Can you format the lines of the listing below, starting with the line that contains "order: Asterales" and going on through the end of the listing, as a JSON list of strings with one string per line and blank lines left out?

Dataset items:
* * * * * * * * *

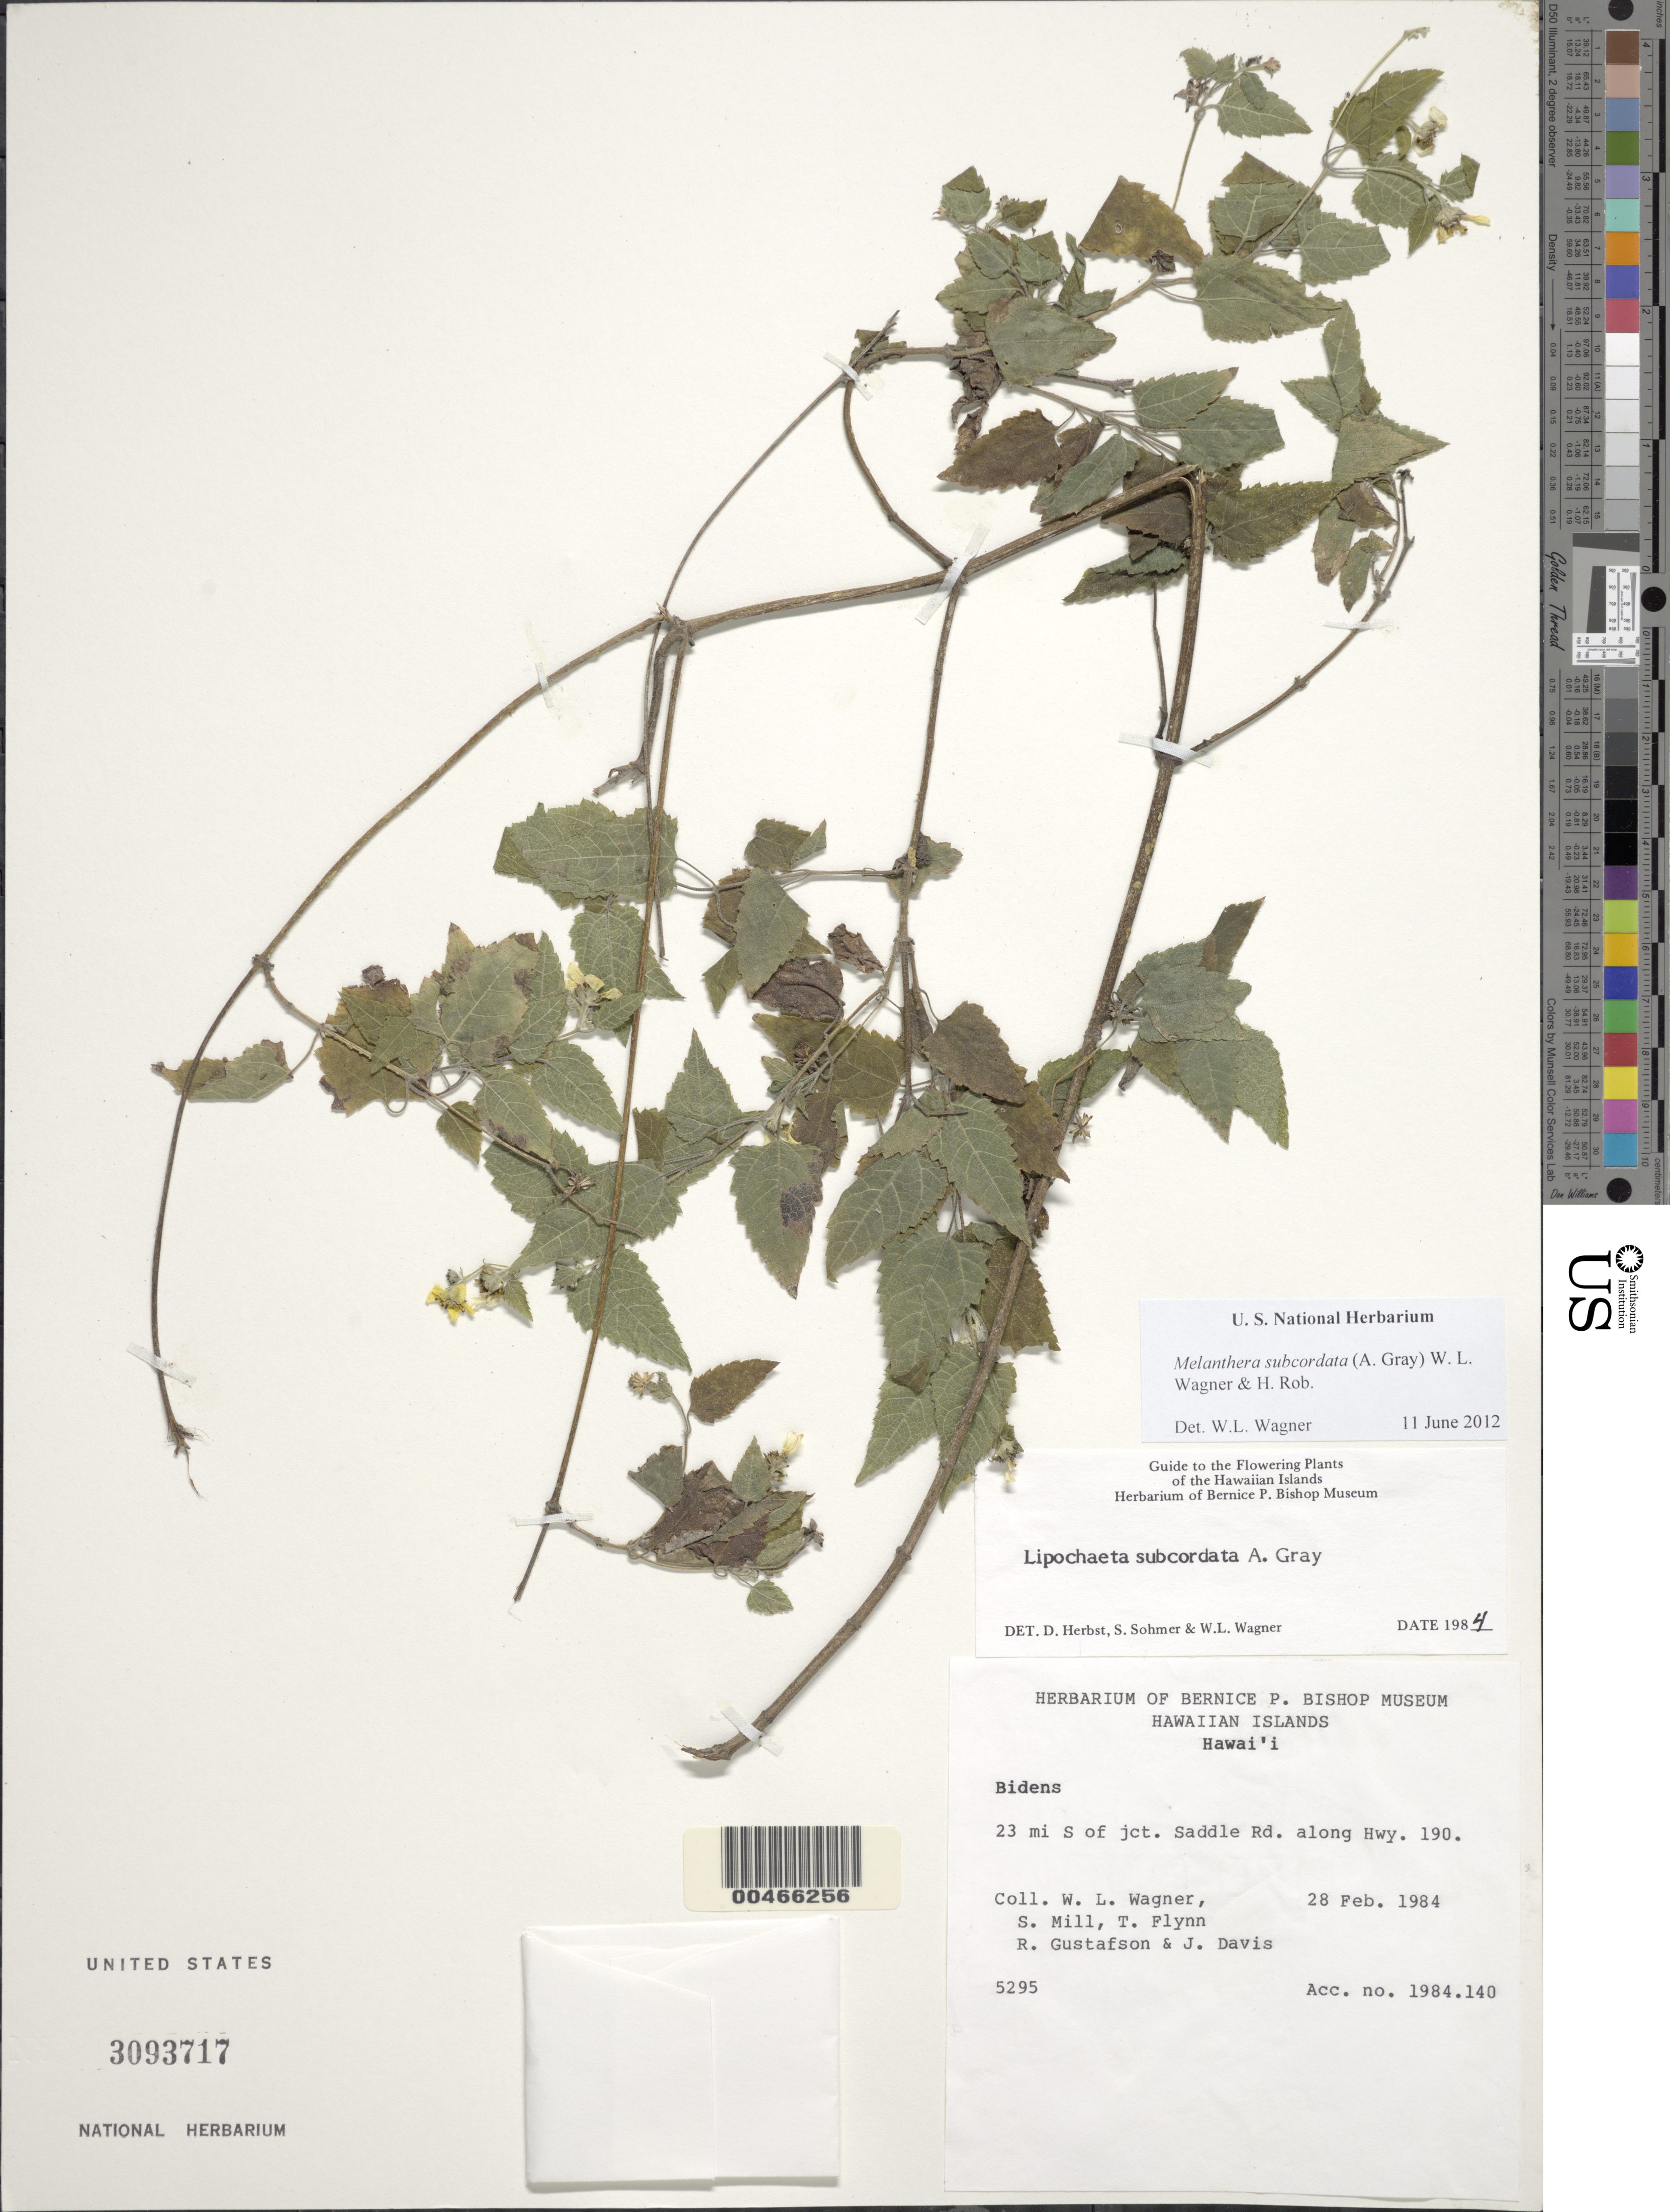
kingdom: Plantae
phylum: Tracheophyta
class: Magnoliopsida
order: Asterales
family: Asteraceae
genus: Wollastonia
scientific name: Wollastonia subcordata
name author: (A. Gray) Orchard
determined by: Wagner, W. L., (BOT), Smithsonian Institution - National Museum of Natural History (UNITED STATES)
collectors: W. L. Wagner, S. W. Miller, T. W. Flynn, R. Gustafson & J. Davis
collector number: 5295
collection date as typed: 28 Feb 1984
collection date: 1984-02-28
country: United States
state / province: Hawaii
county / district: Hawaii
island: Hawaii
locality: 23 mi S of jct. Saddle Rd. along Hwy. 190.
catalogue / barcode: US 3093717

* * * * * * * * *

RESULT OF THE TASK —
[
  "order: Asterales",
  "family: Asteraceae",
  "genus: Wollastonia",
  "scientific name: Wollastonia subcordata",
  "name author: (A. Gray) Orchard",
  "determined by: Wagner, W. L., (BOT), Smithsonian Institution - National Museum of Natural History (UNITED STATES)",
  "collectors: W. L. Wagner, S. W. Miller, T. W. Flynn, R. Gustafson & J. Davis",
  "collector number: 5295",
  "collection date as typed: 28 Feb 1984",
  "collection date: 1984-02-28",
  "country: United States",
  "state / province: Hawaii",
  "county / district: Hawaii",
  "island: Hawaii",
  "locality: 23 mi S of jct. Saddle Rd. along Hwy. 190.",
  "catalogue / barcode: US 3093717"
]